» **EXERCISE INSTRUCTIONS**
Extract the following lines verbatim, leaving out every picture marker.

SUPPLIED DATA START

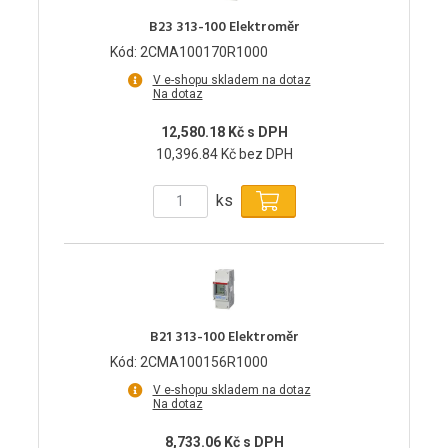
B23 313-100 Elektroměr
Kód: 2CMA100170R1000
V e-shopu skladem na dotaz
Na dotaz
12,580.18 Kč s DPH
10,396.84 Kč bez DPH
ks
B21 313-100 Elektroměr
Kód: 2CMA100156R1000
V e-shopu skladem na dotaz
Na dotaz
8,733.06 Kč s DPH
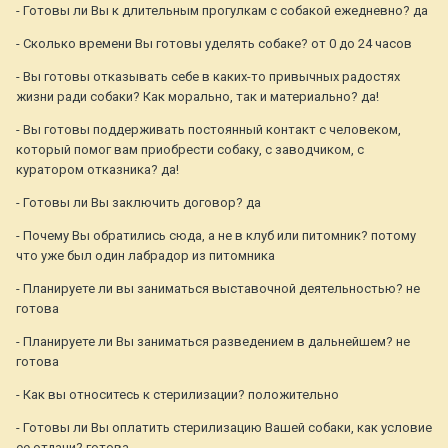
- Готовы ли Вы к длительным прогулкам с собакой ежедневно? да
- Сколько времени Вы готовы уделять собаке? от 0 до 24 часов
- Вы готовы отказывать себе в каких-то привычных радостях
жизни ради собаки? Как морально, так и материально? да!
- Вы готовы поддерживать постоянный контакт с человеком,
который помог вам приобрести собаку, с заводчиком, с
куратором отказника? да!
- Готовы ли Вы заключить договор? да
- Почему Вы обратились сюда, а не в клуб или питомник? потому
что уже был один лабрадор из питомника
- Планируете ли вы заниматься выставочной деятельностью? не
готова
- Планируете ли Вы заниматься разведением в дальнейшем? не
готова
- Как вы относитесь к стерилизации? положительно
- Готовы ли Вы оплатить стерилизацию Вашей собаки, как условие
ее отдачи? готова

SUPPLIED DATA END

» **ANSWER TO THIS PROBLEM**
B23 313-100 Elektroměr
Kód: 2CMA100170R1000
V e-shopu skladem na dotaz
Na dotaz
12,580.18 Kč s DPH
10,396.84 Kč bez DPH
ks
B21 313-100 Elektroměr
Kód: 2CMA100156R1000
V e-shopu skladem na dotaz
Na dotaz
8,733.06 Kč s DPH
- Готовы ли Вы к длительным прогулкам с собакой ежедневно? да
- Сколько времени Вы готовы уделять собаке? от 0 до 24 часов
- Вы готовы отказывать себе в каких-то привычных радостях
жизни ради собаки? Как морально, так и материально? да!
- Вы готовы поддерживать постоянный контакт с человеком,
который помог вам приобрести собаку, с заводчиком, с
куратором отказника? да!
- Готовы ли Вы заключить договор? да
- Почему Вы обратились сюда, а не в клуб или питомник? потому
что уже был один лабрадор из питомника
- Планируете ли вы заниматься выставочной деятельностью? не
готова
- Планируете ли Вы заниматься разведением в дальнейшем? не
готова
- Как вы относитесь к стерилизации? положительно
- Готовы ли Вы оплатить стерилизацию Вашей собаки, как условие
ее отдачи? готова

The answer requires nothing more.